Colussi G, Rombolà G, Verde G, Airaghi C, Loli P, Minetti L
Division of Nephrology and Dialysis, Niguarda-Ca'Granda Hospital, Milan, Italy.
Am J Nephrol. 1992;12(4):229-39. doi: 10.1159/000168451.
Five patients with the clinical patterns of Bartter's syndrome underwent a series of clearance studies in order to characterize the underlying tubule defect. Free water generation during maximal water diuresis (CH2O), expressed as percentage of the distal delivery (CH2O + CCl), was lower in the patients (72.5 +/- 3.2%) than in controls (84.4 +/- 5.5, p < 0.0001). During maximal water diuresis and furosemide administration (40 mg i.v. as bolus), NaCl reabsorption along the diluting nephron segments could be separated into 2 components, that occurring in the loop of Henle (DRNaHL) and that occurring in tubule segments beyond the macula densa (DRNaDT): DRNaHL was normal, while DRNaDT was reduced (3.1 +/- 0.8 vs. 6.2 +/- 2.5 ml/min in controls, p < 0.015). Thus, according to this furosemide protocol, our patients had normal solute reabsorption in the loop of Henle but reduced NaCl reabsorption in tubule segments beyond the macula densa. During 0.9% saline infusion (2 liters in 2 h, after stimulation of distal Na reabsorption with fludrocortisone) fractional excretion (FE) of K showed a linear rise with the increase of FECl-FEK, however, was much higher in the patients than in controls for every FECl level. In contrast, the infusion of Na2SO4, after fludrocortisone administration, induced similar FEK increases in patients and in controls. Thus, in these patients Na reabsorption in the distal nephron (possibly the cortical collecting tubule) was associated with the generation of a higher than normal electric potential gradient in the presence of Cl but not of another poorly reabsorbable anion, such as SO4(2-). These observations indicate that, in our patients, Henle's loop function is normal, while the collecting tubule function is abnormal. We suggest that NaCl wasting and enhanced tubular secretion of H+ and K in our patients might result from an abnormally low conductance to Cl in distal nephron site(s) where Na reabsorption is electrogenic, possibly the cortical collecting tubule. A larger than normal transtubular electric gradient would be generated by Na reabsorption, causing: (1) a direct stimulation of tubular secretion of K and H+ (leading to hypokalemia and alkalosis) and (2) inhibition of the reabsorption of Na ('trapped' into the tubular lumen by electric forces), with consequent extracellular volume contraction, hyperreninemia and hyperaldosteronism.
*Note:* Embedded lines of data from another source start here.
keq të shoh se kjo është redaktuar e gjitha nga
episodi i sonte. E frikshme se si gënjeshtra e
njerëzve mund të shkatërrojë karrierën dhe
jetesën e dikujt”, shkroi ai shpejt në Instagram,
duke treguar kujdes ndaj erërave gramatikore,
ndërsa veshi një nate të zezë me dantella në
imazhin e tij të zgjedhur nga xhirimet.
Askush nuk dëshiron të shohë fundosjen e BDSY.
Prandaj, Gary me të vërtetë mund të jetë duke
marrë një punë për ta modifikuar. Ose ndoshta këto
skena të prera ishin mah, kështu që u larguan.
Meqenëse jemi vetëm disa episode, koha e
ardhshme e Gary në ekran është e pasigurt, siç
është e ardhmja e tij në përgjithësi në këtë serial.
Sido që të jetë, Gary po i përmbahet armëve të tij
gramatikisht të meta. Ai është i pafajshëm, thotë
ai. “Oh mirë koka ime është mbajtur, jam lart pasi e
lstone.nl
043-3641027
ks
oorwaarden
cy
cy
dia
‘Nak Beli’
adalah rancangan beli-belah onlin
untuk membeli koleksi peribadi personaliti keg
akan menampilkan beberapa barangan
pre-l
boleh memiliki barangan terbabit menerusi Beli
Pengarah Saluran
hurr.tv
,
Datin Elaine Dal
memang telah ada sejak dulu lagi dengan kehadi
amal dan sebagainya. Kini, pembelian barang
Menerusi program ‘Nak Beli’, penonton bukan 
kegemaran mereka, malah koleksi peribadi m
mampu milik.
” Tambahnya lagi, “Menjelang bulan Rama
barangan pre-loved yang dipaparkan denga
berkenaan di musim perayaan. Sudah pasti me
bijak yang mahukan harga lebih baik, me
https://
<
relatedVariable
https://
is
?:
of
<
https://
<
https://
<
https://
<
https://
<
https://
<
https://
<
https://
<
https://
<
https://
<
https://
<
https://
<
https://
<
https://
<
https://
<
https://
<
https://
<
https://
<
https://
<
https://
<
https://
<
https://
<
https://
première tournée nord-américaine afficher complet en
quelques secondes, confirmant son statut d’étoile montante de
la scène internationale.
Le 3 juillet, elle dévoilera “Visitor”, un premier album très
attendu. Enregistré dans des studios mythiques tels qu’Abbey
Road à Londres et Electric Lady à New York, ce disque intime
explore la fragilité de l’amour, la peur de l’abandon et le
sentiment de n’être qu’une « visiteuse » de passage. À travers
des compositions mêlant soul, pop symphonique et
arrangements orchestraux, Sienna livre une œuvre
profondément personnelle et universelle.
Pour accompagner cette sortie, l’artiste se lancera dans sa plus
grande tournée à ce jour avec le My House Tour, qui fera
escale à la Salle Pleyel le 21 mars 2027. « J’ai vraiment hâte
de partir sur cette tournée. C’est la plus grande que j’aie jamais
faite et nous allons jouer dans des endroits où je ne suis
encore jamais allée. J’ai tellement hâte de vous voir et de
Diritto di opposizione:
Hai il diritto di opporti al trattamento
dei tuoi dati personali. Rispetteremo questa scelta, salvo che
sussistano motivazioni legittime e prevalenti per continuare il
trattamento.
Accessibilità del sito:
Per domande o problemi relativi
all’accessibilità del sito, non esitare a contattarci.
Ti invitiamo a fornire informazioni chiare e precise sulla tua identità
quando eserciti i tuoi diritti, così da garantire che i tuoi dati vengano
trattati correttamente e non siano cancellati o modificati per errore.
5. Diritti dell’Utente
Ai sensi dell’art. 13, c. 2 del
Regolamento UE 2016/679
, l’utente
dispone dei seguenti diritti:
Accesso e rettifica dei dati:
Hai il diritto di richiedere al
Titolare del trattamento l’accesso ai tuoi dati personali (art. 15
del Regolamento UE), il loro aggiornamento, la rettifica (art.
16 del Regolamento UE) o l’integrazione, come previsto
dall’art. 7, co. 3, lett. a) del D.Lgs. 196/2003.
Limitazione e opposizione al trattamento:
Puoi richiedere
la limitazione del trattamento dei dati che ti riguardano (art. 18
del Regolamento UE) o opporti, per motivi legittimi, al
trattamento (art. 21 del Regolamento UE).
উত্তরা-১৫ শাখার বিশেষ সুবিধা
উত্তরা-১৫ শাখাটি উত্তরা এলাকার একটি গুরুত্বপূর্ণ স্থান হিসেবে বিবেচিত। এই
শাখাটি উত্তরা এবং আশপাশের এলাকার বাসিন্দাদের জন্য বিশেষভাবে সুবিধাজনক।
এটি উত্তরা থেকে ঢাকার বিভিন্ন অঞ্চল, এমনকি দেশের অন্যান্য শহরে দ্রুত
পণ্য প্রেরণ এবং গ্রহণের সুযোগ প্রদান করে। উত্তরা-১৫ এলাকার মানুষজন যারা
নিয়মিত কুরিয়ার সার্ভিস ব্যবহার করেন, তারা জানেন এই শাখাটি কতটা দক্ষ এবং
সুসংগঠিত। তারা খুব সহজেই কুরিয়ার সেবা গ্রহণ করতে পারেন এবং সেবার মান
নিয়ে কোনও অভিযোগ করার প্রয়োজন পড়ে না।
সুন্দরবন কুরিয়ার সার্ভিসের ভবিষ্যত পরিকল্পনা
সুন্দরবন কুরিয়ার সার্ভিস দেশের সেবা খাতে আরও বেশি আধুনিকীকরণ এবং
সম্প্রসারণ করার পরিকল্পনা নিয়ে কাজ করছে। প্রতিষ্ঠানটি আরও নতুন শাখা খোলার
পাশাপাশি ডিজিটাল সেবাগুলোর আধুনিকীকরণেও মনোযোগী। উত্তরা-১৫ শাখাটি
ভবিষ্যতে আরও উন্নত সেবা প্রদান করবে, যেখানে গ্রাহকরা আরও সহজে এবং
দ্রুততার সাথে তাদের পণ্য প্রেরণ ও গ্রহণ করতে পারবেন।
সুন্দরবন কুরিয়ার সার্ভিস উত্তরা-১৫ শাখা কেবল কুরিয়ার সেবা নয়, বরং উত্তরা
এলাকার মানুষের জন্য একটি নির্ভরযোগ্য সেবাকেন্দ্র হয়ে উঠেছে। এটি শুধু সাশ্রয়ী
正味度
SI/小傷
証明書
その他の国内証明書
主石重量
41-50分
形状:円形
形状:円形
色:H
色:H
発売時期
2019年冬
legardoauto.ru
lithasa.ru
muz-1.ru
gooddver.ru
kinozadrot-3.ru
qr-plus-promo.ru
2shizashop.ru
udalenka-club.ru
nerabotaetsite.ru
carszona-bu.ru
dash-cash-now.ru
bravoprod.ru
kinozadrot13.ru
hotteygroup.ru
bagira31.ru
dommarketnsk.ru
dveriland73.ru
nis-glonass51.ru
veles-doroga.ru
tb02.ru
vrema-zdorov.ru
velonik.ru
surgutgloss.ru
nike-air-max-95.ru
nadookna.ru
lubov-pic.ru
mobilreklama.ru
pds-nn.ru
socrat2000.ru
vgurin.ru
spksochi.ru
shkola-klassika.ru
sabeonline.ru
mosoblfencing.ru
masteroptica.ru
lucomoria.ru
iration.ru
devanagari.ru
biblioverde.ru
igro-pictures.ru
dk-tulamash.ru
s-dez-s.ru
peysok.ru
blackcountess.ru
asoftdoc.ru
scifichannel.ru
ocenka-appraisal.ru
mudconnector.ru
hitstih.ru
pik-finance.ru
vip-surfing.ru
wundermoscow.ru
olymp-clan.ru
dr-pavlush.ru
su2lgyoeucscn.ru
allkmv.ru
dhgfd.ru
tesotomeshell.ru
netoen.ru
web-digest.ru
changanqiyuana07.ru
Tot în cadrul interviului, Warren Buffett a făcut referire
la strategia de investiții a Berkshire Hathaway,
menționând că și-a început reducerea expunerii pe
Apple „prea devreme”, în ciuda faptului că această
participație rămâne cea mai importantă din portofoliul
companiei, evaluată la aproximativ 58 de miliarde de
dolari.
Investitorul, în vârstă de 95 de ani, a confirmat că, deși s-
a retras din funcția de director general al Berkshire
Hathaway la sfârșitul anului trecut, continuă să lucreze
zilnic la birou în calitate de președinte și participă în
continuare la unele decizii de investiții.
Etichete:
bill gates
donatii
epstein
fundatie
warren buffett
5例具有巴特综合征临床症状的患者接受了一系列清除率研究,以明确潜在的肾小管缺陷。最大水利尿期间的自由水生成率(CH2O),以远端输送量(CH2O + CCl)的百分比表示,患者(72.5 +/- 3.2%)低于对照组(84.4 +/- 5.5,p < 0.0001)。在最大水利尿和静脉推注速尿(40mg)期间,沿稀释性肾单位节段的NaCl重吸收可分为2个部分,即发生在髓袢的部分(DRNaHL)和发生在致密斑远端肾小管节段的部分(DRNaDT):DRNaHL正常,而DRNaDT降低(患者为3.1 +/- 0.8ml/min,对照组为6.2 +/- 2.5ml/min,p < 0.015)。因此,根据该速尿方案,我们的患者髓袢溶质重吸收正常,但致密斑远端肾小管节段的NaCl重吸收降低。在输注0.9%盐水(2小时内输注2升,在用氟氢可的松刺激远端Na重吸收后)期间,K的分数排泄率(FE)随FECl - FEK的增加呈线性上升,然而,在每个FECl水平下,患者的FEK均远高于对照组。相反,在给予氟氢可的松后输注Na2SO4,患者和对照组的FEK升高相似。因此,在这些患者中,远端肾单位(可能是皮质集合管)的Na重吸收在存在Cl时会产生高于正常的电位梯度,但在存在另一种不易重吸收的阴离子如SO4(2-)时则不会。这些观察结果表明,在我们的患者中,髓袢功能正常,而集合管功能异常。我们认为,我们患者的NaCl丢失以及H+和K的肾小管分泌增加可能是由于远端肾单位部位(可能是皮质集合管)对Cl的电导率异常降低所致,在该部位Na重吸收是电生性的。Na重吸收会产生大于正常的跨肾小管电位梯度,导致:(1)直接刺激肾小管分泌K和H+(导致低钾血症和碱中毒),以及(2)抑制Na的重吸收(被电力“困”在肾小管腔内),从而导致细胞外液量减少、高肾素血症和高醛固酮血症。